Fue entonces cuando, a través del conducto, vio un iris celeste que lo miraba. El ojo se desplazó rápidamente y la voz ordenó:
—¡Emanuel, cállate, hay un nazi ahí afuera!

—¡Soldat! ¿Werist Emanuel Stern? (¿Quién es Emanuel Stern?).
—¡Soldat! ¿Cuánto mide una tubería de desagüe?
—¿Weichen? ¿mein general? (cuál).
—De una tina.
—Dos o tres centímetros de diámetro, mein General.
—¡Soldat! ¿Werist Emanuel Stern?
Karl Heinrich Von Edelstein parecía perplejo. ¿Unos saboteadores escondidos en las cañerías de drenaje de su tina? Con estos judíos, comunistas y francmasones todo era posible. Aun así, prefirió no ordenarle al cabo que dinamitase el baño. Esa orden podía malinterpretarse.
Durante los meses siguientes, estuvo tan aturdido que firmó las listas de fusilados y de deportados a Drancy sin darse cuenta de que faltaban algunos nombres. Al ser advertido por su superior de que no había cumplido con la cuota de arrestos, agregó otros trecientos en vez de doscientos cincuenta, enredando las cuentas del Estado Mayor. Puso un cero de más a la multa de un millar de francos que la población judía de París debía pagar para cubrir las reparaciones de un atentado, y llegó a la hora precisa, pero un día después a una reunión con líderes de la Wehrmacht.
El Oberstgeneral lo convocó para una conversación amigable. Le insinuó que lo notaba cansado y le recomendó tomar vacaciones. Esa propuesta lo hirió como si le hubiesen arrancado los galones frente a un pelotón. ¡Él jamás estaba cansado! Al salir del aposento, el superior le dijo con tono condescendiente:
—Deje ya de obsesionarse por ese nombre, mein General derInfanterie. Hemos removido los archivos de París de arriba abajo, y en esta ciudad no existe nadie con el nombre de Emanuel Stern.
¡Qué humillación! A pesar de la incredulidad de jefes y subalternos, él sabía que tenía razón. ¡Ingenuos! ¡Todos unos naïven!
Cada día, al entrar en el hall del Ritz, echaba una ojeada disimulada a la lámpara de araña de la entrada, un candelabro que pesaba una tonelada, para ver si oscilaba, fijaba la vista en los vitrales tratando de descubrir el pasaje de una sombra fugaz y daba golpes con los nudillos en las columnas de mármol verdes para verificar si alguna era hueca.
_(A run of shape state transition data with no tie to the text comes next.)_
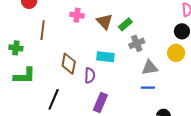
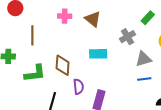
green rectangle: (125, 24) -> (148, 18), moved
purple semicircle: (90, 75) -> (78, 87), moved
green L-shape: (24, 76) -> (35, 73), moved

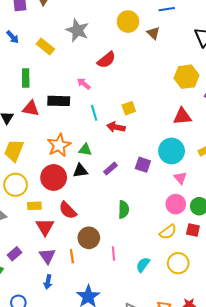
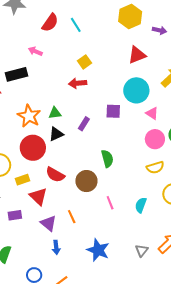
cyan line: (94, 113) -> (76, 25), moved
yellow semicircle: (168, 232) -> (155, 167), turned 36
brown circle: (89, 238) -> (86, 181), moved
purple rectangle: (15, 254) -> (15, 215), moved, turned 48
Decidió seguir enfrentándose al enemigo, solo. Lamentablemente, cada vez que levantaba una pierna para instalarse dentro de la artesa, sus testículos y sus nalgas se contraían.
Deprimido, pospuso las investigaciones para más tarde y le pidió a mademoiselle Fannie, la nueva mucama, que dejase siempre el tapón de la bañera colocado.
Llenar una tina demora diez minutos más y, desde ese día, el general tuvo que despertarse a las cuatro y cincuenta.
La repercusión inevitable de este cambio de horarios fue la reprogramación de la preparación de su café para las cinco cuarenta y ocho.

NB: ¿Quizás el general VonEdelstein no estaba delirando? Después de la victoria de los aliados y la liberación de París se descubrió que el barman, Frank Meier, había logrado esconder su descendencia judía y, respaldado por el dueño del hotel, había escondido a resistentes en los sótanos y habitaciones secretas del Ritz.